I am back to my old friend, dark wood stained and galvanized pipes. It is such a cost effective and easy way to build furniture. Today I am creating a TV stand. Using these supplies will allow me to have a rustic and industrial TV stand. Using a thinner wood will allow it to have a more modern feel to it.
I started with two large boards, they are pine 3.5 x 2 ft and about 1 inch thick. I chose this to have it be as cost effective as possible. When selecting your board be sure to pick one that is sturdy enough to not bow with the weight of your TV.
I sanded them up a little, allowing the wood stain to adhere to the surface as easy as possible. To stain anything be sure to wear gloves and lay something down so that the stain is just on the wood surface and not on anything else.
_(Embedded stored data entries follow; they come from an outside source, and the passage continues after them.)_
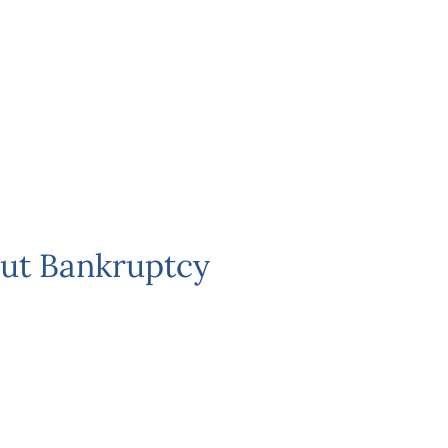
ut Bankruptcy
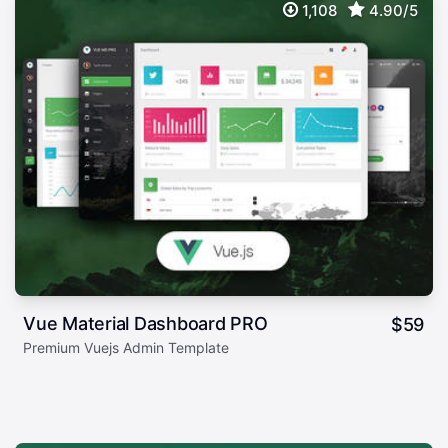
1,108
4.90/5
Vue Material Dashboard PRO
$
59
Premium Vuejs Admin Template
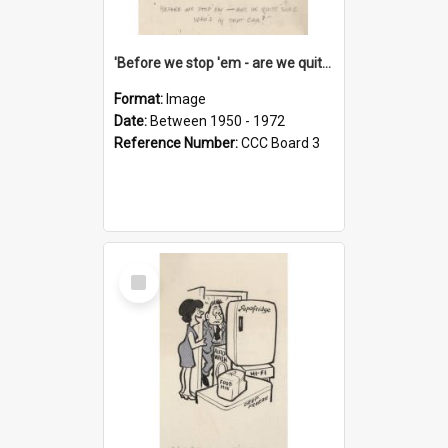
'Before we stop 'em - are we quite sure who's in that car?'
Format:
Image
Date:
Between 1950 - 1972
Reference Number:
CCC Board 3
Select
Item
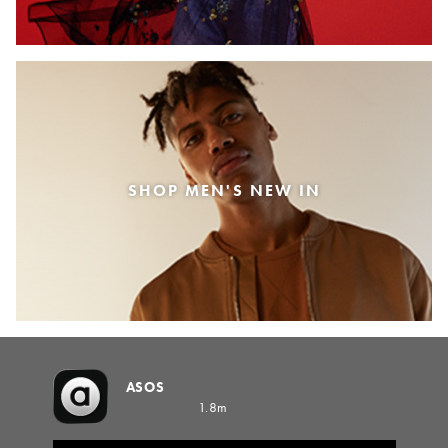
SHOP MEN'S NEW IN
ASOS
1.8m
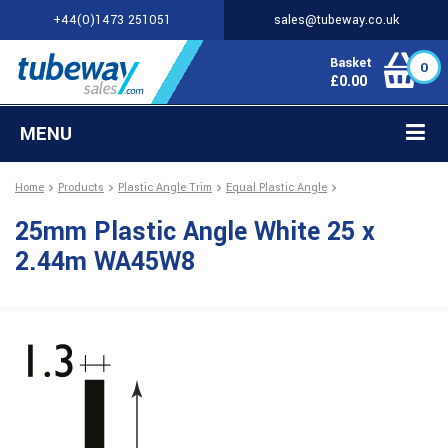
+44(0)1473 251051
sales@tubeway.co.uk
Basket
0
£
0.00
MENU
Home
Products
Plastic Angle Trim
Equal Plastic Angle
25mm Plastic Angle White 25 x
2.44m WA45W8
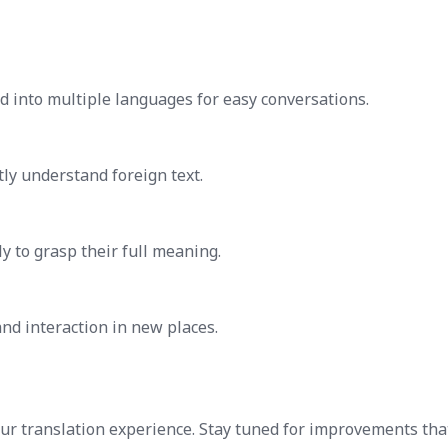
 into multiple languages for easy conversations.
ly understand foreign text.
y to grasp their full meaning.
nd interaction in new places.
our translation experience. Stay tuned for improvements tha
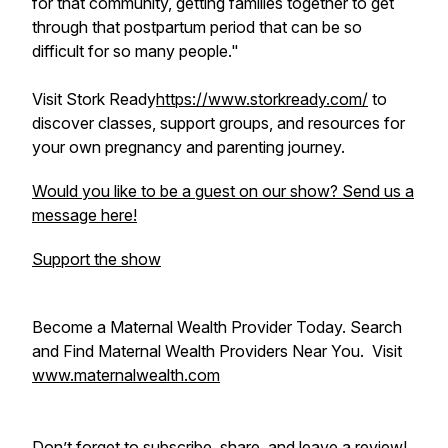
for that community, getting families together to get
through that postpartum period that can be so
difficult for so many people."
Visit Stork Ready
https://www.storkready.com/
to
discover classes, support groups, and resources for
your own pregnancy and parenting journey.
Would you like to be a guest on our show? Send us a
message here!
Support the show
Become a Maternal Wealth Provider Today. Search
and Find Maternal Wealth Providers Near You. Visit
www.maternalwealth.com
Don’t forget to subscribe, share, and leave a review!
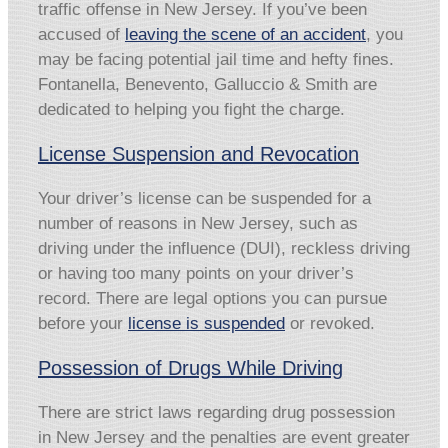
traffic offense in New Jersey. If you’ve been
accused of
leaving the scene of an accident
, you
may be facing potential jail time and hefty fines.
Fontanella, Benevento, Galluccio & Smith are
dedicated to helping you fight the charge.
License Suspension and Revocation
Your driver’s license can be suspended for a
number of reasons in New Jersey, such as
driving under the influence (DUI), reckless driving
or having too many points on your driver’s
record. There are legal options you can pursue
before your
license is suspended
or revoked.
Possession of Drugs While Driving
There are strict laws regarding drug possession
in New Jersey and the penalties are event greater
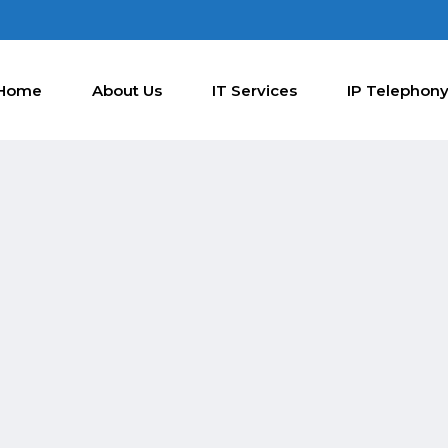
Home
About Us
IT Services
IP Telephon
Dipping a soft cloth into the stain, wringing it out in the can. And then wiping the stain on going side to side with the grain of the wood.
If there is dripping quickly wipe the drip into the wood until it has blended into the surface. After the wood is thoroughly stained. Take the cloth and wipe from one side to the other. Blending in the stain and making sure there is no wipe strokes left on the wood.
For this particular project I had to stain both sides of the wood, so waiting for it to dry before turning it over was really important. You can tell it is dry by lightly touching the wood. If there is residue from it on your hand or is sticky it is not dry.
I wanted to be able to see the grain in this wood, allowing the knots and natural wood lines to show through. I achieved this by doing lighter stain application and only doing one coat of it.
While that was drying I took the galvanized pipes I purchased and spray painted them black. I purchased these pipes from a home improvement store, They are 3/4 in diameter. This is large enough for the legs to be somewhat of a statement, and sturdy enough to hold the wood. But, not too big.
I spray painted them black in order for the contrast of wood and piping to pop.
Once the wood was dry it is time to drill in holes in the bottom piece of wood. The plan is for the pipes to go through the holes, connecting the legs, and wood to the top wood (where the TV will sit). I used a drill press to make the holes. Adding the bit to the end of it that was slightly larger than the 3/4 diameter pipes. This will allow the legs to slide through the hole.
Placing the wood up against the drill press as far as it can go. This gives me one easy way to measure where each hole should be. The wood is pressed up as far as possible to the press on the longer sides, no measuring needed. Then deciding how far in on the short sides I want the hole to go.
I decided on 4 inches in. Marking where each hole should be. Slowly pushing the drill press into the spot. Creating a hole all the way through to the other side. A regular drill would have worked as well, with the correct drill bit end.I did four holes on one board that will be the cable and DVD box shelf. There may be a few spots to sand and stain again after the drilling is done, really easy to correct if some of the stain is rubbed off.
The next step is putting it all together. I simply slid the longer legs into the hole. Then set the top board over the holes. Tracing where they hit the top board. This shows me where to attach the top base of the pipes. Then connecting the shorter pipes to the circular base.
Be sure to get screws small enough for the width of your board. I needed to get special screws because the boards are somewhat skinny. And still had to be careful not to screw it too far and puncture the other side of the wood.
With the top four smaller pipes attached. I had a pipe connector that would sit right at the bottom of the lower board. Securing the board and the pipes together. Turning the pipes until they are connected snugly together.
Once they were connected I added small bottoms to the four legs, putting the cap on the bottoms. I was done. I set my TV and necessary equipment up and have a great industrial TV stand.
If I had purchased this it would have been a few hundred dollar at least. I spent total $63 on this. I like that it is customizable to me and my needs. I could make it as tall, deep, or bulky as I wanted. Each person has a different room and needs within that room. Being able to create exactly what you need is much easier than making something work. Also, finding a way to get just what I wanted without spending as much is always a plus.
Finding a way to have industrial and warm mesh together is a great thing. Sometimes industrial with furniture can feel cold. The dark wood brings out a homey feel to the piece. And the simplicity of the TV stand allows it to work in a contemporary space just as nicely as a rustic or country space.